Perhaps you remember the television commercials of the 1980s for Riunite and Cella Lambruscos, fizzy, grapey soda-pop wines from the western Emilia part of Italy’s Emilia-Romagna region. “Chill a Cella” and “Riunite on Ice — Very Nice” were the unforgettable lambrusco1_01.jpgslogans of those ads, which depicted the wines as mindless, fun babe-magnets. Americans drank millions of cases a year.

The Fontana dei Boschi Lambrusco 2004, produced by Vittorio Graziano in Modena, is not one of those wines, though it could be a magnet for babes who really like interesting wines. I got a bottle of this intriguing, serious effort from Gabrio Tosti’s De Vino store (de-vino) on Clinton Street in Manhattan’s Lower East Side. “Drink it with pork or lamb,” he said. I was skeptical, though the dignified, straightforward label certainly did not imply that it was anything like Cella or Riunite.

Last night, LL made a pasta of farfalle with cipollini onions, sun-dried tomatoes, broccoli rabe and leftover grilled chicken. (It was great.) The bottle’s back label informed us that the wine is aged six to nine months in stainless steel tanks, put into bottles for a second fermentation (as in the classic Champagne manner) and then disgorged to clean bottles. Few Lambruscos — that’s also the name of the grape — today are made in this traditional manner, more typically being produced in the bulk method. When I opened the wine, it emitted a “POP” and a spew of lavender foam, and in the glass the effervescence persisted for several minutes before it subsided. The bottle is not closed with a Champagne-style cork and wire enclosure but with a regular cork that’s fatter at the bottom.

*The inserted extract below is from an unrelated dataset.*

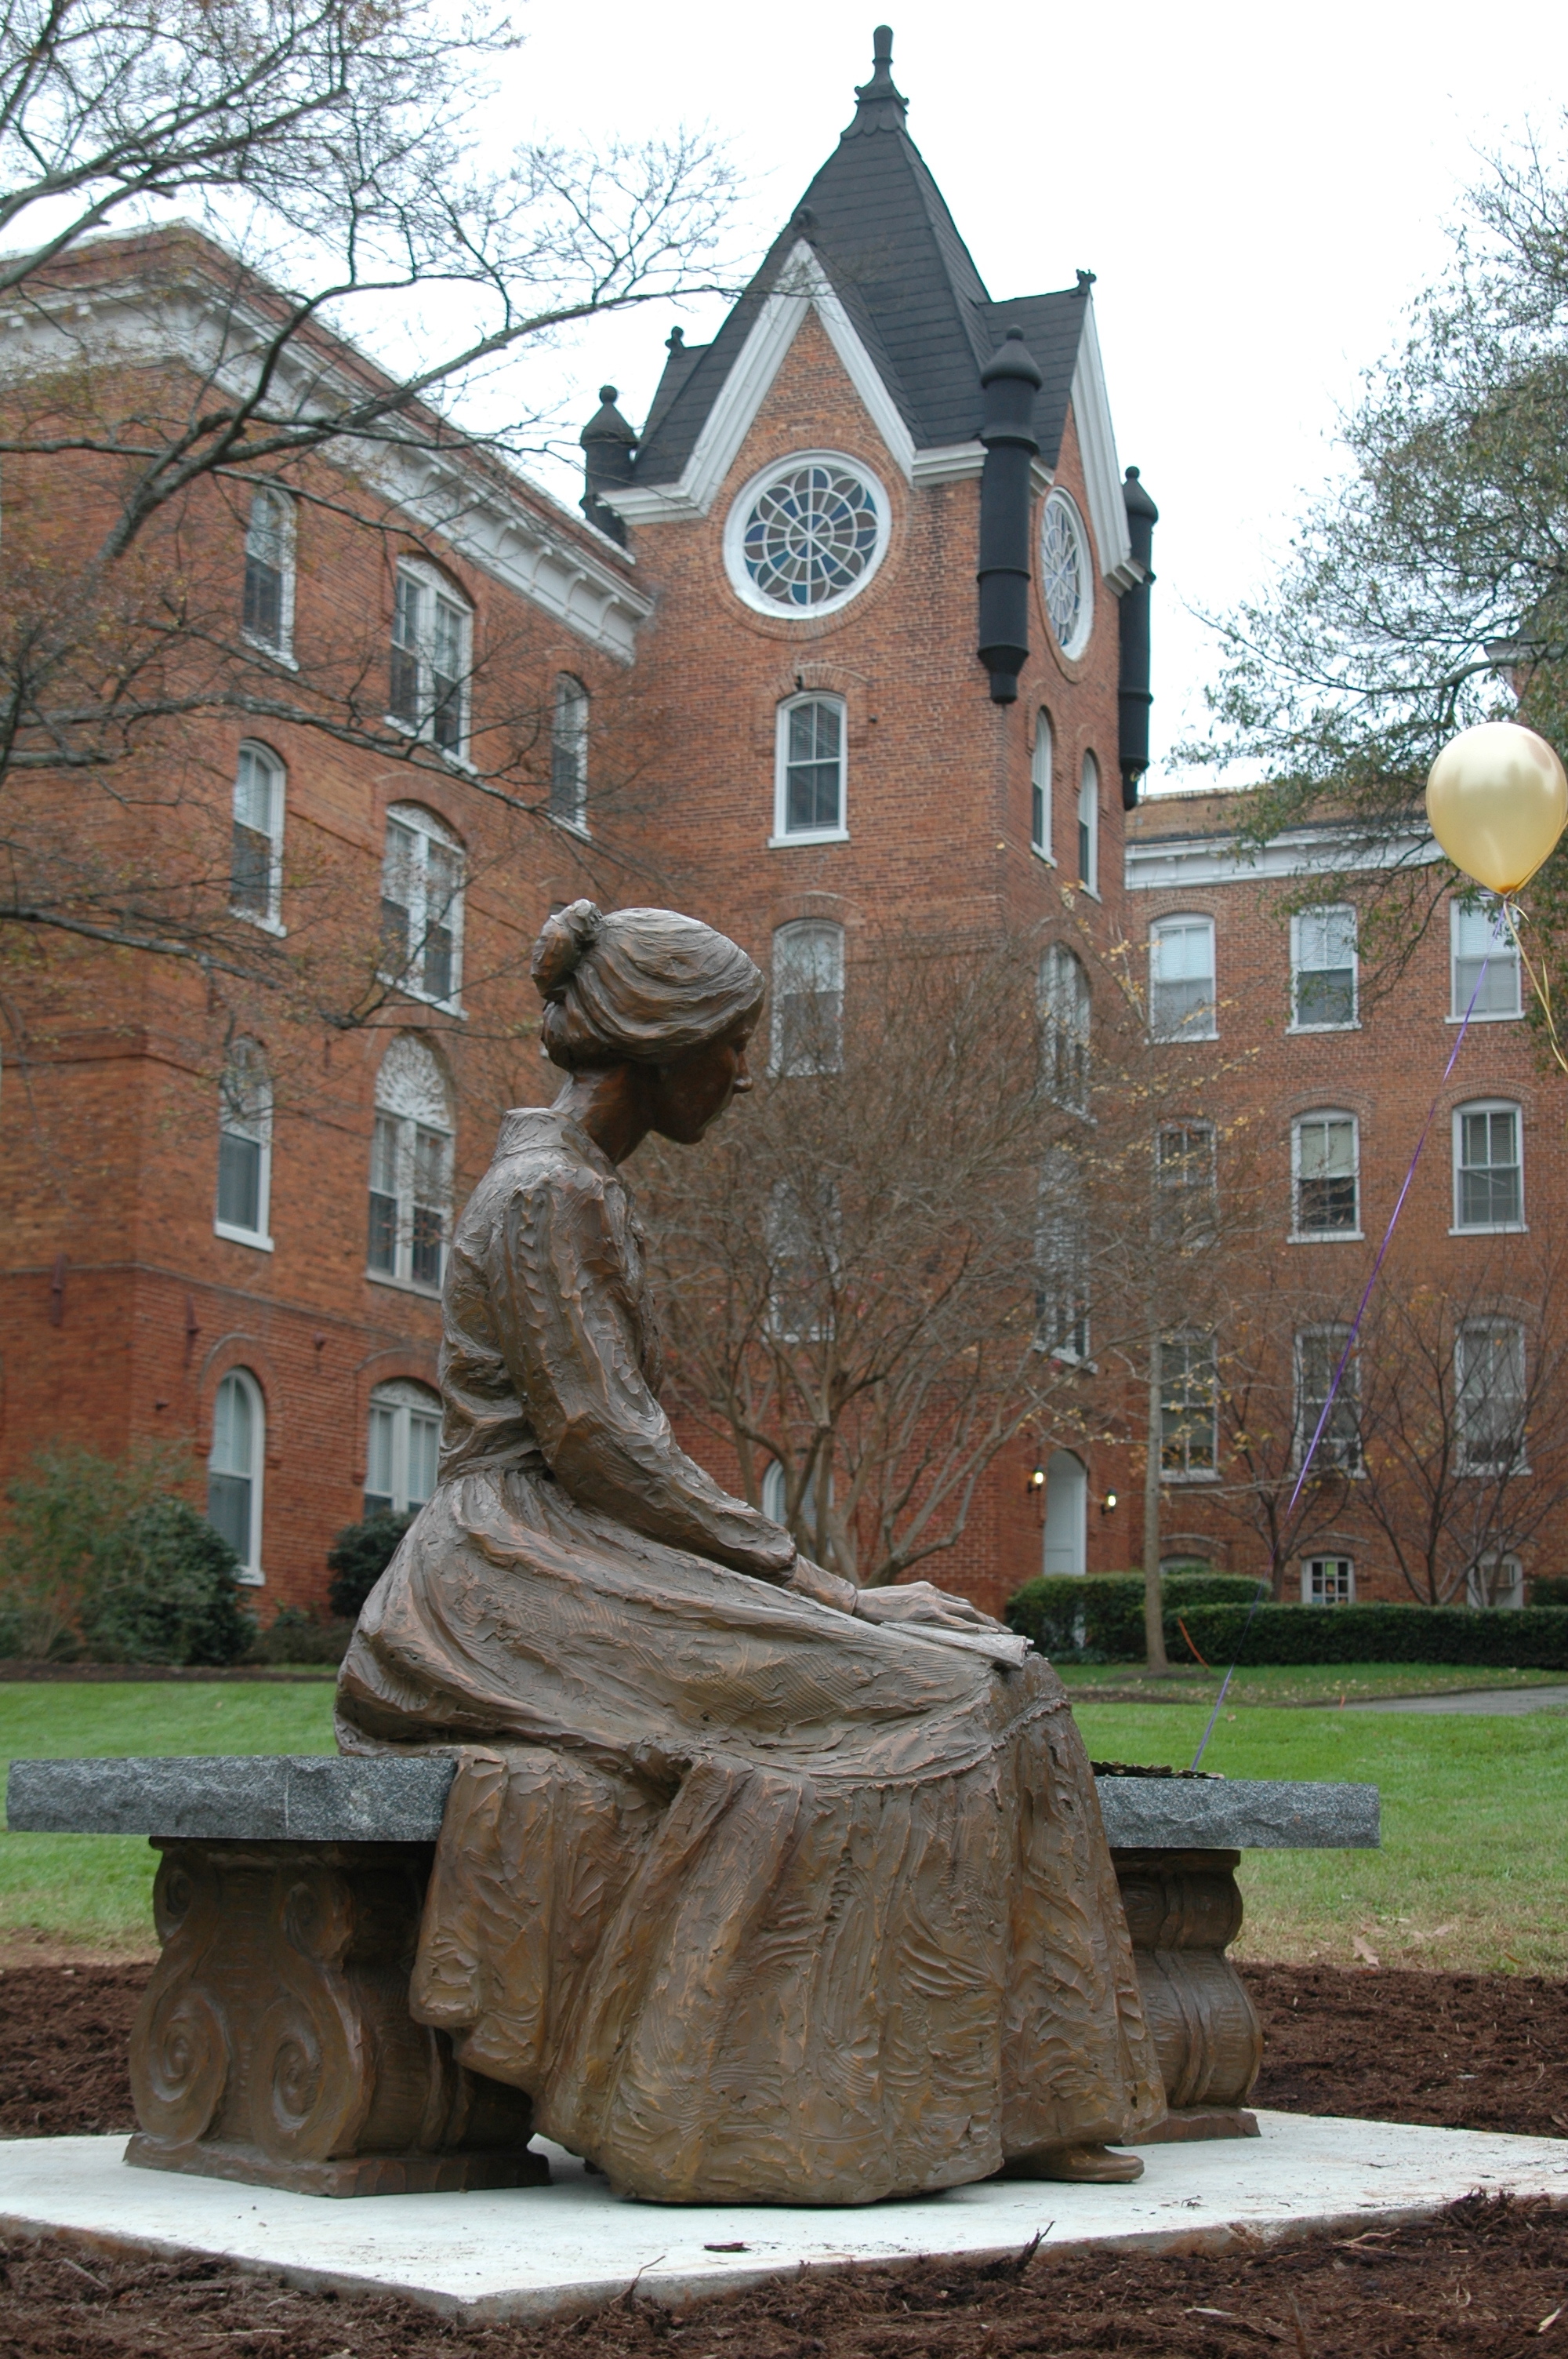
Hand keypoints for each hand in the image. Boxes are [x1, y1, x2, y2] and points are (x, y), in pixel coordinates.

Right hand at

The Fontana dei Boschi Lambrusco 2004 is a rich, deep purple color with a dark ruby rim (see the picture above). It bursts with pure black raspberry and black cherry scents and flavors with a spicy black plum undertone and a touch of wild berry. The wine displays surprising tannin and structure; this is not a sweet, simple-minded little quaffer in any sense but a forthright and individual wine intended for hearty fare. It was delicious with the grilled chicken pasta and also at lunch today with tacos made of leftover grilled pork chops (we’re big into recycling, and I’ve been grilling outdoors a lot) with white bean puree and tomatilla salsa.

Fontana dei Boschi Lambrusco 2004 is brought into the U.S. by Lambrusco Imports, Spring Valley N.Y. At about $22, it’s definitely Worth a Search.